В гимназии есть, конечно, для меня свои обычные гимназические интересы, заключающиеся главным образом в юморе и иронически-шутливом отношении ко всему там происходящему: изобретение новых типов шпаргалок к алгебраическим классным работам, отвлечение преподавателя различными вопросами. Дело заключается в том, чтобы задавать ему ряд таких занимательных вопросов по его предмету, которые заставят его тут же отвечать на них с увлечением до тех пор, пока не позвонит звонок на перемену, и тогда мы спасены от вызовов к доске и ответов на заданные уроки.

На уроке физики пристаешь к доброму Борису Федоровичу: «Борис Федорович, покажите ж опыты».

На переменах, оставаясь дежурным в классе, бросаешь снежками, собранными с подоконников, в прохожих. С уважением глядишь на Хрущева Николая, который не ходит на уроки Закона Божьего. Он как-то нарисовал на склеенных листах ватманской бумаги громадную схему Старого Завета. Аналогичные схемы рисовать любил наш историк. Инициативный Хрущев перенес этот метод на Закон Божий. Наш добрый батюшка, отец Александр, был так тронут такой инициативой, что уже второй год терпит отсутствие Хрущева на уроках, тем более что на вопрос: «Хрущев здесь?» – ему отвечают: «Нет, он теперь срочно готовит схему Нового Завета».

Едва прозвонит звонок на большую перемену, с ревом, визгом и восторгом несется и рвется из всех классов, со всех четырех этажей вниз в раздевалку и в столовую, скользя по перилам, грохоча по лестницам, прыгая через восемь ступенек, лавина «детей интеллигентных родителей». А на самом верхнем этаже, в официальной курилке, надпись углем через всю стену, надпись, как бы являющаяся лозунгом гимназии: «Вясна ядёть!!» Еще один-два урока после большой перемены, наскоро проглоченный дома обед – и я с хоккейной клюшкой и коньками в руках лихо вскакиваю на ходу в трамвай «А», который, дребезжа, спешит по бульварам к катку яхт-клуба.

Все должны обратить внимание и видеть, как молодой, ловкий спортсмен спешит на хоккейную тренировку. Так же ловко соскакиваю я на ходу с трамвая, как бы невзначай вертя перед всеми клюшкой. Уже на катке я задерживаюсь у небольшой ледяной площадки, где солидные, пожилые и важные англичане, одетые в роскошные теплые шубы и в подбитые желтой кожей огромные боты, играют в какую-то зимнюю игру, похожую на кегли, перегоняя на очерченные синей краской круги и углы большие тяжелые круглые гири, похожие на утюги. Посмотрев, как солидно и спокойно идет игра, как аккуратными особыми щетками расчищают матросы яхт-клуба путь такой блямбе, я спешу в раздевалку, чтобы поспеть к началу тренировки дамской команды, так как именно в этой дамской команде начинается моя хоккейная карьера. В хоккей на льду в России только что начинали играть. Женский хоккей в дальнейшем, мне кажется, не имел развития. Но в свое время делались попытки привить женский хоккей. Правда, состязаний между командами и розыгрыша первенства, по-моему, не было, но одна-две женские (или, как тогда говорили, «дамские») команды тренировались.

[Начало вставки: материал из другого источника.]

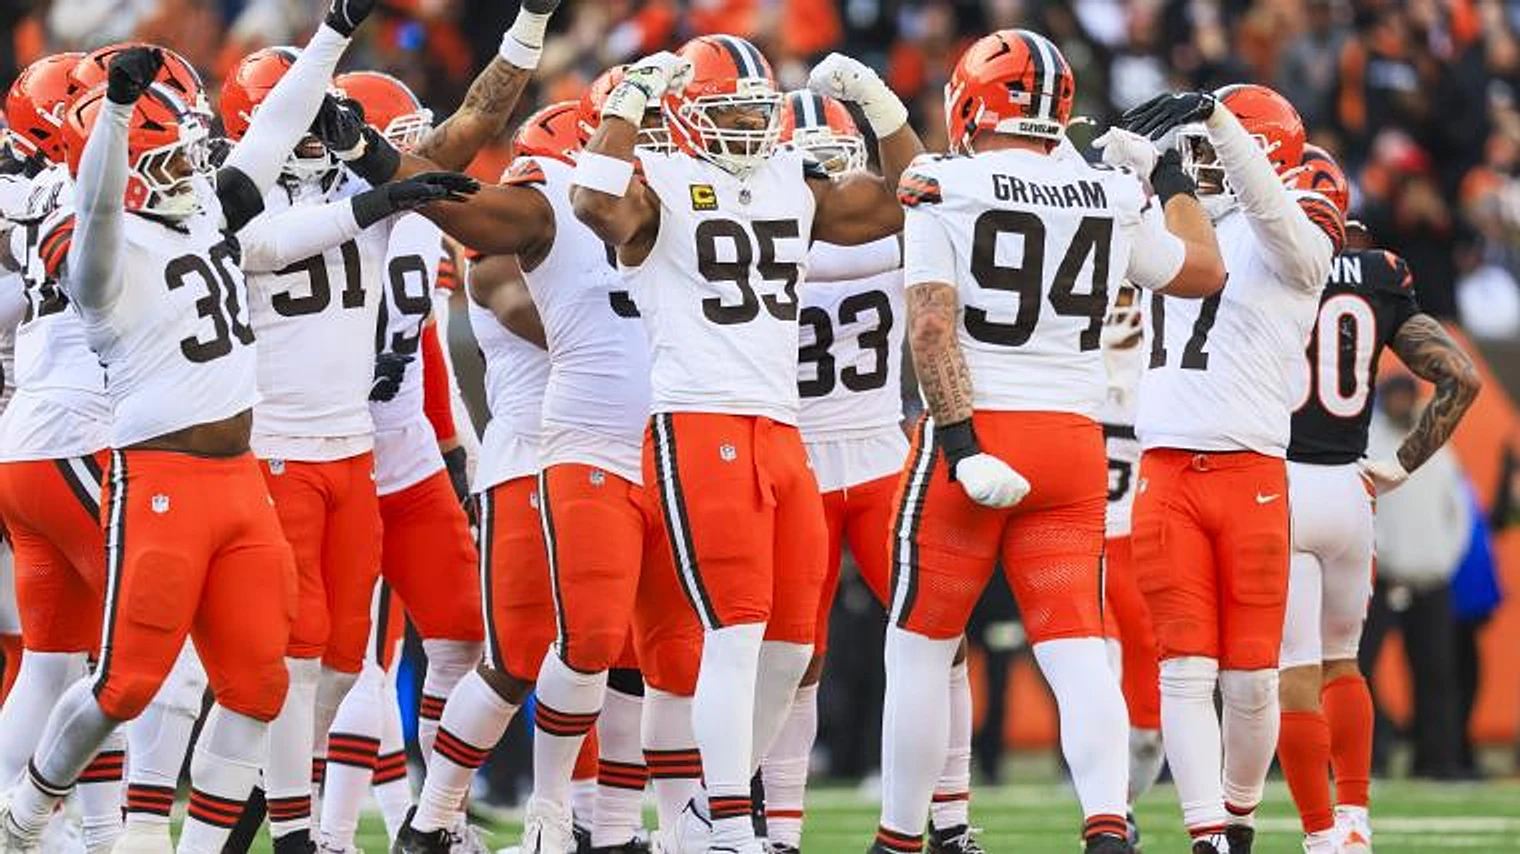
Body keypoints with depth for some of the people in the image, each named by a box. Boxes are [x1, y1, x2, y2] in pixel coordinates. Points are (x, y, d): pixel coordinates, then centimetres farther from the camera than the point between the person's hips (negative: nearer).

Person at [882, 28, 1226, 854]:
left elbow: (933, 326, -15)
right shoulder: (1112, 198, 7)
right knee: (1074, 647, 1)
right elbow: (1203, 270, 25)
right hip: (1074, 443, 3)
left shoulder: (943, 190, -5)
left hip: (974, 434, -3)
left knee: (918, 650, 8)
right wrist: (1169, 175, 36)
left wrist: (960, 439, -18)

Так как «дам», любительниц этого спорта, явно не хватало, то команды пополнялись подходящими подростками, более или менее приличного вида. Я был признан достойным занять место среди них, и хоккей стал для меня любимым спортом.

Из таких подростков в дальнейшем образовалась вторая команда яхт-клуба, капитаном которой я и стал. Постепенно хоккей занял у меня все свободное время и оттеснил даже любимые воскресные вылазки на Воробьевы горы. По воскресеньям происходили «календарные матчи», поэтому для лыж не оставалось времени.

Я делал быструю карьеру, играл уже иногда за первую команду, а однажды даже за сборную Москвы. Московским денди в клетчатых галифе, белоснежных особой вязки фуфайках с отложными воротниками и золотом и всякими красками расшитым гербом императорского московского речного яхт-клуба пришлось потесниться.